▶ _Texte du document_:
__________________________________________________

C. Sur le travail dissimulé
Suivant l'article L.8221-5 du code du travail:
'Est réputé travail dissimulé par dissimulation d'emploi salarié le fait pour tout employeur :
1°Soit de se soustraire intentionnellement à l'accomplissement de la formalité prévue à l'article L.1221-10, relatif à la déclaration préalable à l'embauche ;
2°Soit de se soustraire intentionnellement à la délivrance d'un bulletin de paie ou d'un document équivalent défini par voie réglementaire, ou de mentionner sur le bulletin de paie ou le document équivalent un nombre d'heures de travail inférieur à celui réellement accompli, si cette mention ne résulte pas d'une convention ou d'un accord collectif d'aménagement du temps de travail conclu en application du titre II du livre Ier de la troisième partie ;
3°Soit de se soustraire intentionnellement aux déclarations relatives aux salaires ou aux cotisations sociales assises sur ceux-ci auprès des organismes de recouvrement des contributions et cotisations sociales ou de l'administration fiscale en vertu des dispositions légales'.

__________________________________________________

▶ _Questions d'étude_:
(1) Selon le texte sur le travail dissimulé, quel article prévoit la formalité relative à la déclaration préalable à l'embauche ?
(2) Reprenez le texte sur le travail dissimulé à la suite de sa dernière phrase.
Les lignes proviennent d'une source distincte de celle du texte sur le travail dissimulé.

▶ _Données fournies_:
__________________________________________________

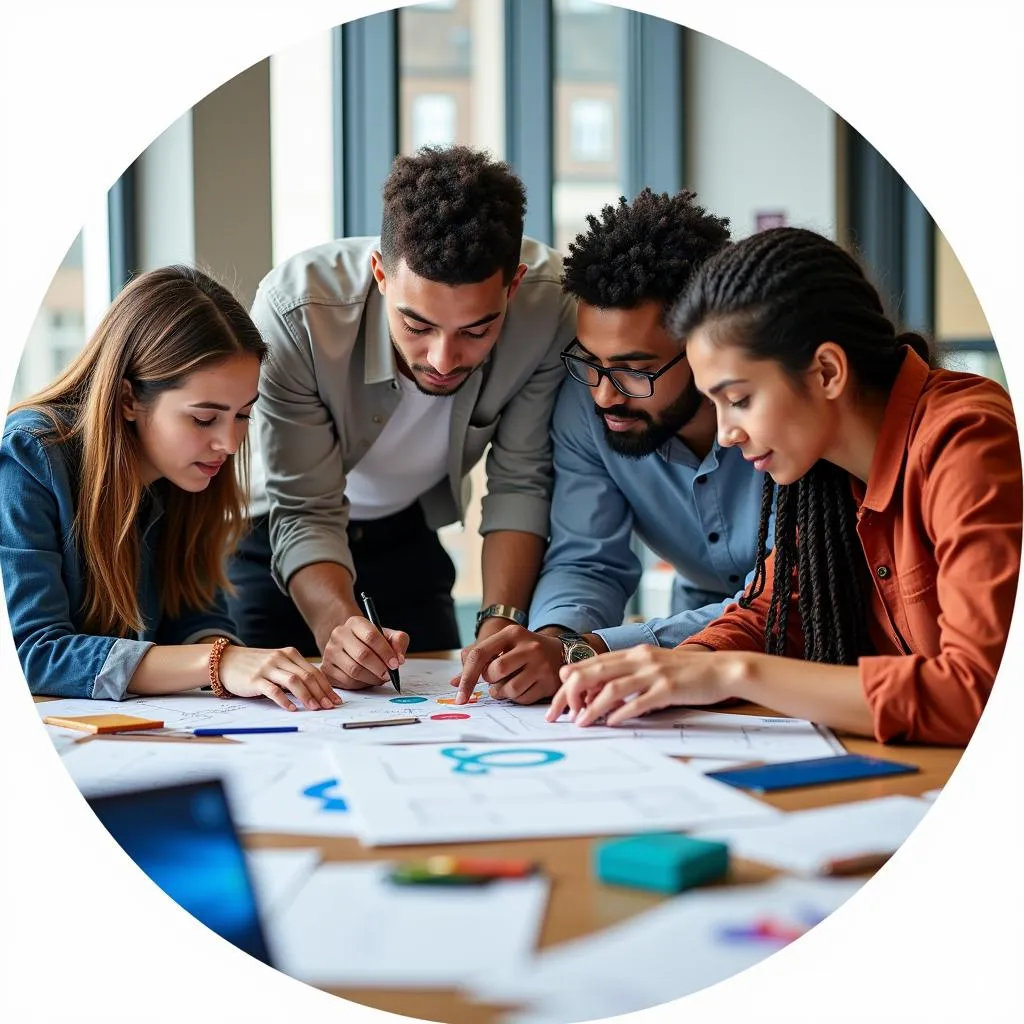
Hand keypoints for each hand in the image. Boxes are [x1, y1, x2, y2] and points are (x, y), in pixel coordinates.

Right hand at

__________________________________________________

▶ _Vos réponses écrites_:
(1) L'article L.1221-10.

(2)
L'article L.8223-1 du code du travail prévoit qu'en cas de rupture de la relation de travail, le salarié auquel un employeur a eu recours en commettant des faits de travail dissimulé a droit à une indemnité forfaitaire égale à six mois de salaire.
Le travail dissimulé n'est constitué qu'à la condition que l'intentionnalité de l'employeur soit démontrée.
Il a été jugé que lorsque des auto-entrepreneurs fournissaient à une société des prestations dans des conditions les plaçant dans un lien de subordination juridique permanente, la présomption de non salariat tombe et que l'infraction de travail dissimulé est caractérisée (Cass. crim., 15 déc. 2015, n°14-85.638).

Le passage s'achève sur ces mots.